Casperroonie · 16/05/2023 14:57

I would be so uncomfortable with this, I'd never let her in a million years based on my on my child and others same age. I don't think she'd know what to do if something happened. She would be sensible but just not old enough to be aware of danger. I'm sure others would say that's plenty old enough etc but I always prefer to be on the safe side. X

Justenjoyinglife · 16/05/2023 15:14

I have a DD age 8 and no way would I allow this in year 3. Towards the end of year 5 I would but I feel 8 is too young. Maybe it’s because we live in London/Surrey and it’s very busy & the school is on the main road.

At our school most kids are dropped off until year 6, albeit there are parents who will drop up the road from year 5.

Isittimetogohomeyet · 16/05/2023 15:20

The drop off parking area for my DD's school was over 300m away. It was a rural school and if you had to drive at Juniors they were expected to walk up on their own. This was on a public road with a lollipop man near the school to help them cross.

BeveDR · 16/05/2023 16:21

They don't need to but its beneficial to them if they do.
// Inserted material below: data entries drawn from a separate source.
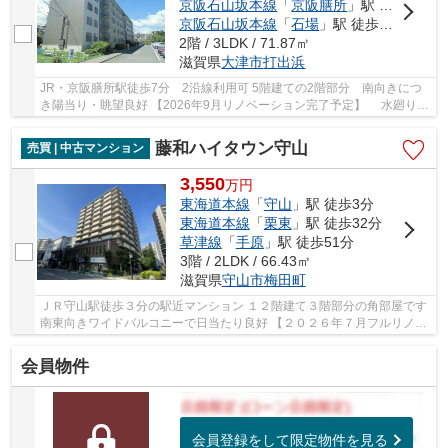
京阪石山坂本線
「
京阪膳所
」駅 徒歩7分
京阪石山坂本線
「
石場
」駅 徒歩10分
2階 / 3LDK / 71.87㎡
滋賀県
大津市
打出浜
JR・京阪膳所駅徒歩7分 2沿線利用可 5階建ての2階部分 南向きにつ
き陽当り・眺望良好 【2026年9月リノベーション完了予定】 水廻り交
換、壁・床貼替、建具交換など他 小学校・スー...
藤和ハイタウン守山
売買 | 中古マンション
3,550
万
円
東海道本線
「
守山
」駅 徒歩3分
東海道本線
「
栗東
」駅 徒歩32分
草津線
「
手原
」駅 徒歩51分
3階 / 2LDK / 66.43㎡
滋賀県
守山市
梅田町
ＪＲ守山駅徒歩３分の駅近マンション １２階建て３階部分の角部屋です
南東向きワイドバルコニーで日当たり良好 【２０２６年７月フルリノベ
ーション完成】 間取り変更／水回り／壁・...
会員物件
会員登録をして限定物件を見る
Their physical activity levels rise if they are moving around independently which is especially important considering childhood obesity levels these days, their problem solving skills improve, their resilience increases, it helps with peer relations, and they increase their safety for peak-risk taking years.
It also frees up parental time, making life easier for the family and lowers car usage, which is better for the environment and their health.

👏👏👏

Natsku · 16/05/2023 16:32

BarbaraofSeville · 16/05/2023 13:32

I'm glad you've posted on this thread @Natsku. Early on, I thought 'what would the Mumsnetter who lives in Finland and once posted about her primary age child taking a shortcut through the woods (possibly in the hours of darkness, which to be fair could have been going to or from school), say about not letting an 8 YO walk 5 minutes alone with no roads to cross, near a school so lots of familiar people around.
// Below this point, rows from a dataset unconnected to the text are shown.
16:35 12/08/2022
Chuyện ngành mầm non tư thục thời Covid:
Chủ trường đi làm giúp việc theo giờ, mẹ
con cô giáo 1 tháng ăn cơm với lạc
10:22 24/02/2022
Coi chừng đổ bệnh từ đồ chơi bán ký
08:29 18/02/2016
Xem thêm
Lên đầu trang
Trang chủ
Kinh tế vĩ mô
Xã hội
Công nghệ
Certainly wouldn't be the best idea to avoid letting 8 year olds walk to school alone here as once they get to school they might get sent out cross-country skiing or orienteering with their teacher just waiting at the start and that's a bit more to cope with than a short walk to school!

GreatGardenstuff · 16/05/2023 16:58

At our school they only allowed it from yr 5, but the school is on a busy main road. I’m not sure how they could enforce it, other than reporting you to SS for a lack of safeguarding. Anyway yr 5 felt right for us too, at 8 I wouldn’t have felt comfortable.

shammalammadingdong · 16/05/2023 18:27

I used to live in Berlin, where 8 year olds get the u-bahn or tram to school by themselves, and it all seems to be perfectly fine.

Not letting an 8 yo walk for literally 6 mins in a straight line on a pavement seems pretty extreme by contrast. What do people imagine could happen in those 6 mins, with other kids and parents everywhere?